Changing only the input format leads to a 32~43 point jump, the strongest evidence that perception is the bottleneck.

Training Component Ablation (Tab. 4):

Configuration	Avg	Description
Baseline (Qwen2.5-VL)	24.6	Base model
Baseline + Caption	33.3 (+8.7)	SFT on perceptual descriptions only
Baseline + GRPO	29.4 (+4.8)	RL for reasoning only
Baseline + CoT (PAVR-SFT)	39.5 (+14.9)	Descriptions + CoT labels
Baseline + CoT + GRPO (PAVR)	46.8 (+22.2)	Complete model

Key Findings¶

Perception is the foundation; reasoning enhancement is secondary: GRPO alone adds 4.8 points, whereas perception SFT adds 14.9, with RL adding more on top.
Pure caption SFT has weak generalization: Using only Caption supervision improves results by 8.7 but has poor generalization; adding CoT labels provides both perception and reasoning.
Scaling and CoT are largely ineffective for AVR: Larger models are not necessarily better, and CoT adds little value without perceptual grounding.
PAVR exhibits "rethinking": The model can self-correct when perception fails, whereas "think" modes in models like QVQ-72B often spiral into contradictory loops.

Highlights & Insights¶

Attribution through input format swapping: A clean experimental design that separates the "perception bottleneck" from the "reasoning bottleneck."
"Free" perceptual supervision via Synthesizer: Since descriptions are generated before rendering, they are naturally aligned, avoiding the cost of manual labeling.
Deliberately low reasoning difficulty for synthetic data: A counter-intuitive but correct choice—the data's mission is to train perception, so reasoning complexity shouldn't interfere.
7B model outperforming GPT-5/Gemini: Suggests that addressing specific bottlenecks is more cost-effective than scaling for AVR-like tasks.
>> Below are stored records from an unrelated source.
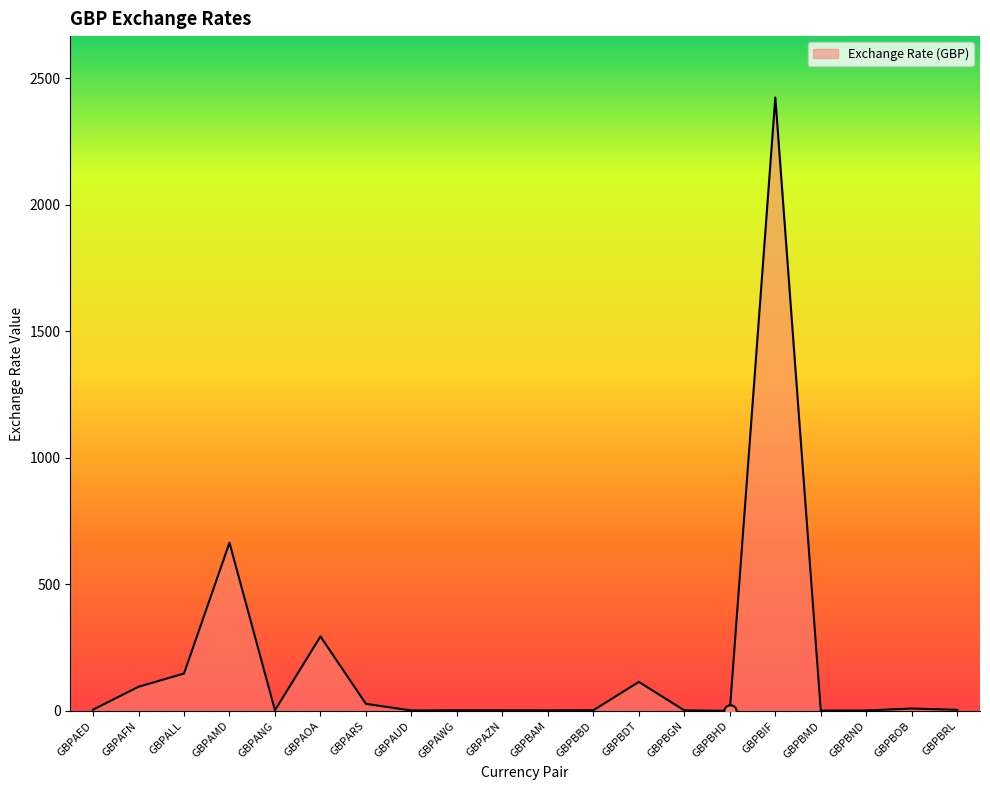

Between GBPAMD and GBPANG, which is larger?

GBPAMD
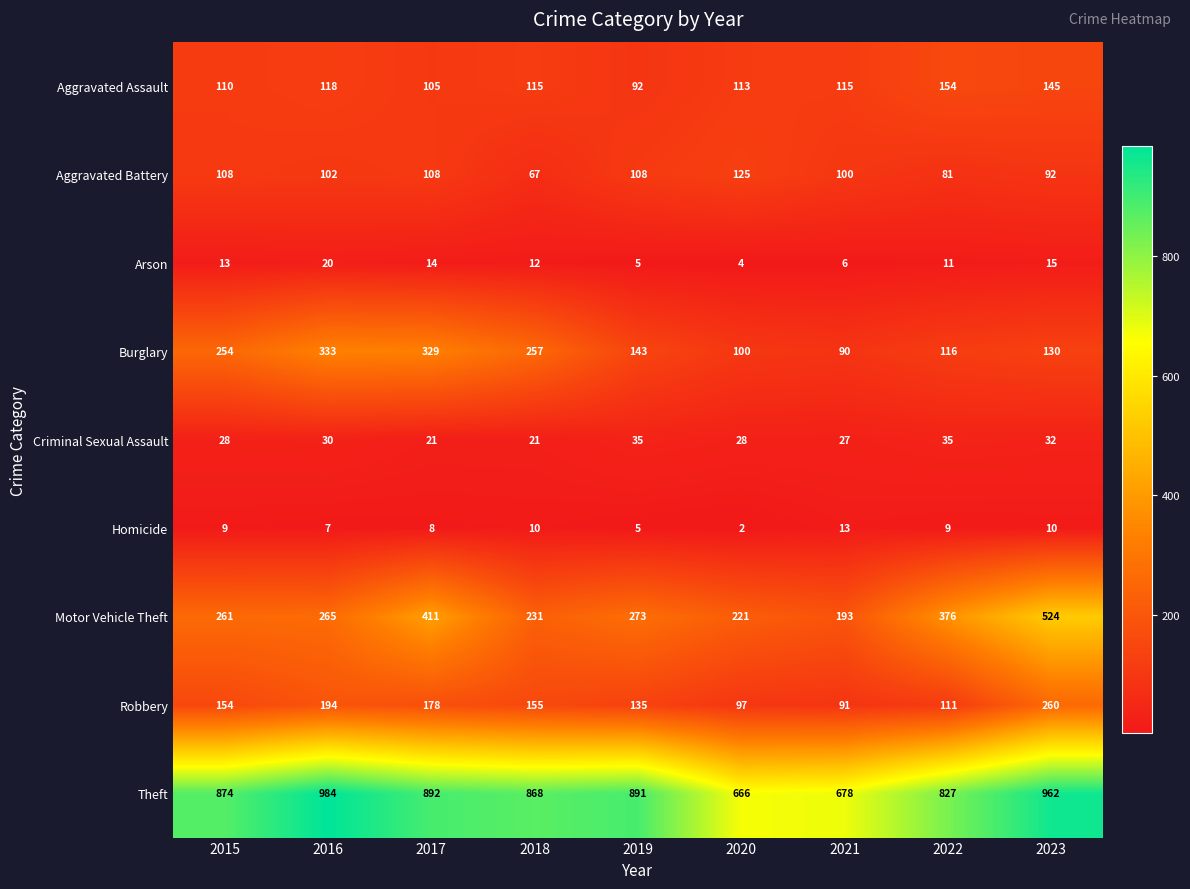

What is the difference between the maximum and second lowest values in the Theft series?

306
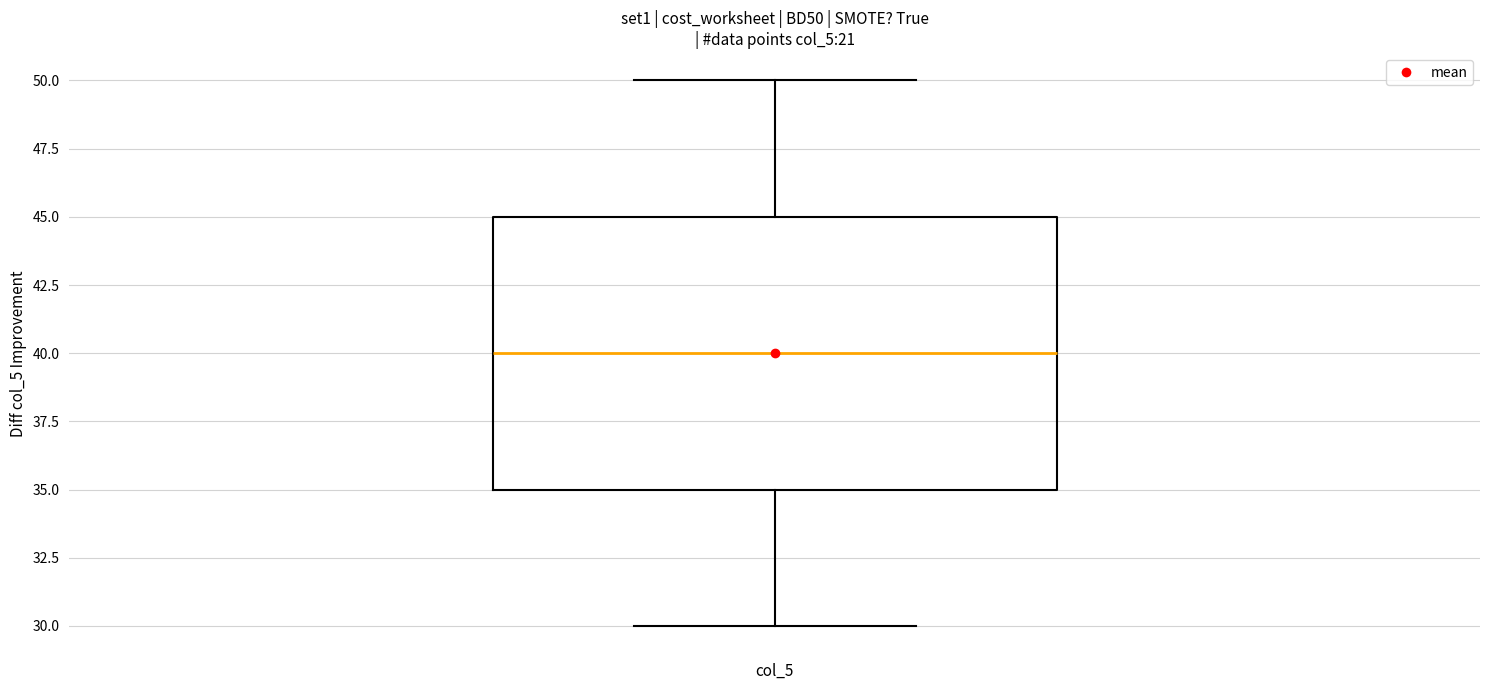

Read this box plot against the y-axis: the position of the median line, the range covered by the box, and the ends of both whiskers. The values are not printed on the chart, so give them approximately, as read against the axis.

median 40, box 35 to 45, whiskers 30 to 50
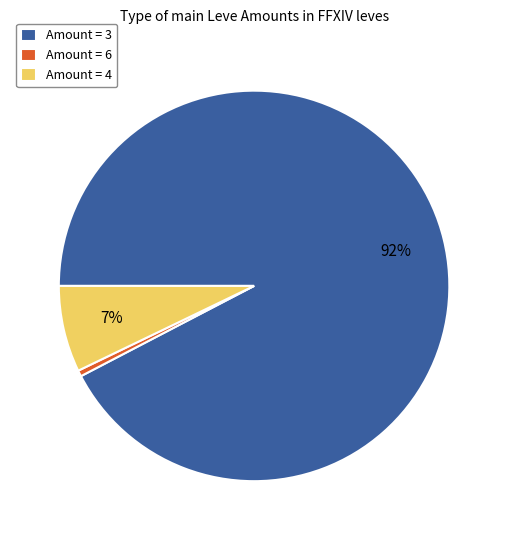

How many slices are in this pie chart?

3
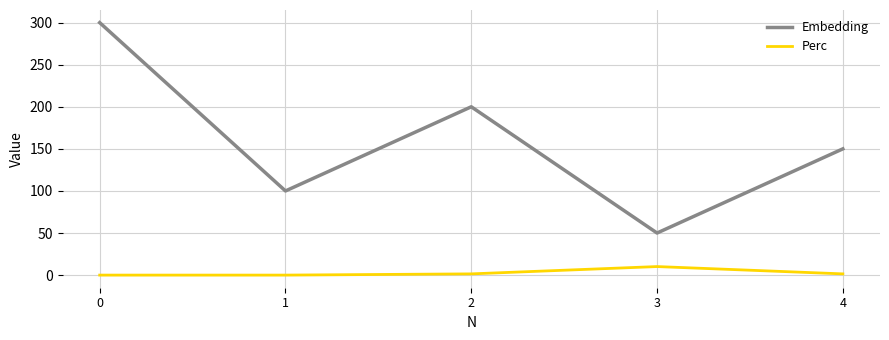

Count the number of categories in the chart.

5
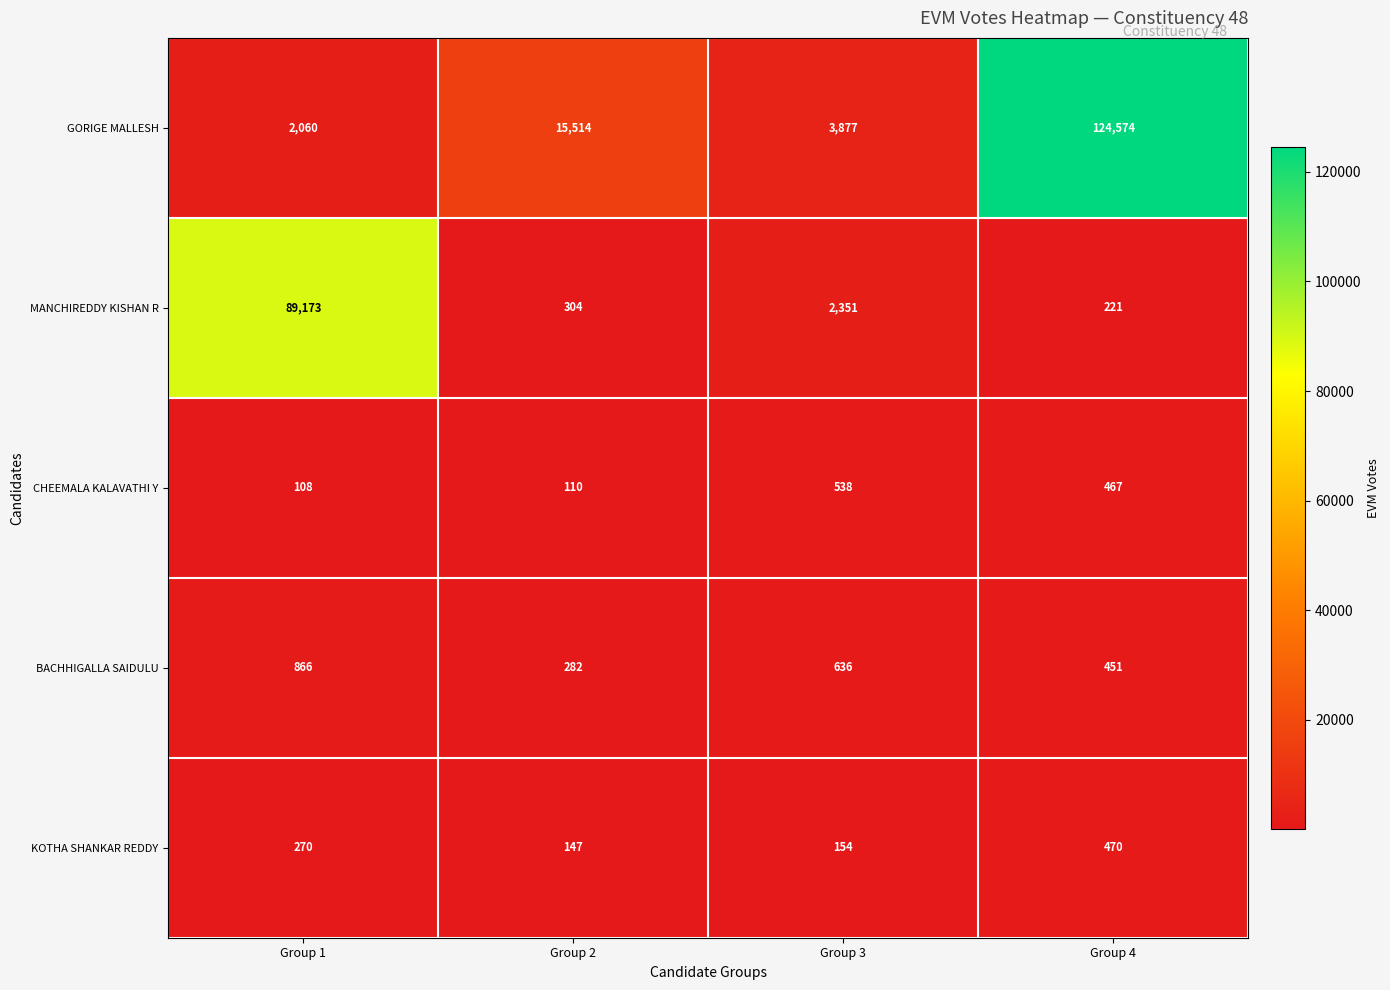

Reading left to right, extract all data points from this chart.

GORIGE MALLESH: Group 1=2060	Group 2=15514	Group 3=3877	Group 4=124574
MANCHIREDDY KISHAN R: Group 1=89173	Group 2=304	Group 3=2351	Group 4=221
CHEEMALA KALAVATHI Y: Group 1=108	Group 2=110	Group 3=538	Group 4=467
BACHHIGALLA SAIDULU: Group 1=866	Group 2=282	Group 3=636	Group 4=451
KOTHA SHANKAR REDDY: Group 1=270	Group 2=147	Group 3=154	Group 4=470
Limitations & Future Work¶

The current rule design and icon library for synthesis are limited, affecting data diversity.
While PAVR leads, absolute scores on high-order tasks (RAVEN/Sudoku) still trail human performance.
GRPO rewards only cover answers and format; process rewards for perceptual descriptions could be introduced for better strategy stability.
Plans include expanding the rule pool and increasing structural complexity in synthesis.

vs Logical Reasoning Benchmarks: Unlike RAVEN or MARVEL, VisuRiddles removes external knowledge dependencies and requires exact symbolic output for high-order tasks.
vs Inference-time Scaling/CoT: These methods suffer from perceptual gaps; without grounding, "thinking" becomes a self-contradictory cycle. PAVR prioritizes perception.
vs Visual RL Methods (VLM-R1, etc.): While they use GRPO, this paper emphasizes that RL is only effective once the perception foundation is established via SFT.

Rating¶

Novelty: ⭐⭐⭐⭐⭐ Decoupling perception/reasoning via "input swap" is a highly convincing attribution method.
Experimental Thoroughness: ⭐⭐⭐⭐⭐ Covers 20+ models and cross-benchmark validation.
Writing Quality: ⭐⭐⭐⭐ Clear arguments and structured methodology.
Value: ⭐⭐⭐⭐⭐ Provides both a benchmark for AVR and a reproducible "perception-first" training paradigm.